Cloud

Degraded State Handling

Node degradation refers to the condition in which a node cannot perform most queries. If Redpanda SQL is misconfigured or faces a startup issue, it enters a degraded state, returns an error, and rejects all requests. This state can be temporary or permanent, affecting a single node or the entire cluster. This guide explains when degradation occurs and its impact on the node or cluster.

Cluster state

In Redpanda SQL, most errors that would crash a server should instead put it into a degraded state. Here are key terms related to the node or cluster state:

  • Liveness: The node serves incoming client connections, for example via psql. It does not have to allow the user to connect to the database. Returning an error on a connection attempt still meets the liveness condition.

  • Readiness: The cluster can execute queries. It requires the leader node to be in a proper state. If the leader node is degraded, the cluster is not ready to execute queries.

Exception: An invalid postgresql_port is an exception to the degraded state. Without it being properly set, even the liveness condition is not met.

Degradation state period

The degradation state of a node can be either permanent or temporary.

Permanent degradation

Permanent degradation occurs when a node encounters an error from which it cannot recover. The server logs the reason for this error, and each query returns the error reason. As a result, the node goes into a degraded state. To resolve the issue, the node requires a reboot. Here are a few error examples that can put a Redpanda SQL node in a permanently degraded state:

  • Invalid configuration file

  • Invalid OXLA_HOME layout or version

  • An error occurred while reading the database state on the leader node

Temporary degradation

Temporary degradation occurs when a node cannot perform queries because it waits for specific conditions. These errors are related to a temporary degraded state:

  • The node has not been initialized yet

Effects of degraded state

Effect Details

Database connection

If the leader is degraded, the user cannot connect to the database, and all connection attempts return a degradation error.

Query handling

  • When a degraded node receives a query, it responds with a degradation error and cannot process it.

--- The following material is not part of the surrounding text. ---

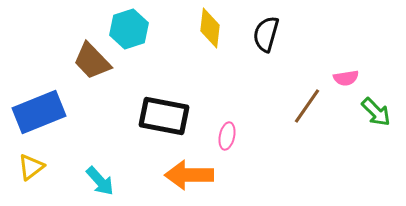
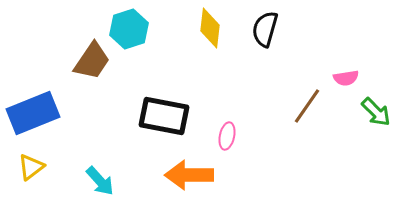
black semicircle: moved 1 px left, 5 px up
brown trapezoid: rotated 102 degrees counterclockwise
blue rectangle: moved 6 px left, 1 px down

  • If the leader is degraded, the whole cluster is considered degraded and most queries are not processed.

Degradation types

  • Permanent degradation: Nodes that are permanently degraded are excluded from query planning.

  • Temporary degradation: Nodes that are temporarily degraded are assumed to recover and are not considered in query planning.

Query execution

The SHOW NODES query requires the cluster to be ready and the scheduling node to not be degraded. Use it to check the degradation status of each node in the cluster. A non-degraded leader collects data on every connected node, including degraded ones.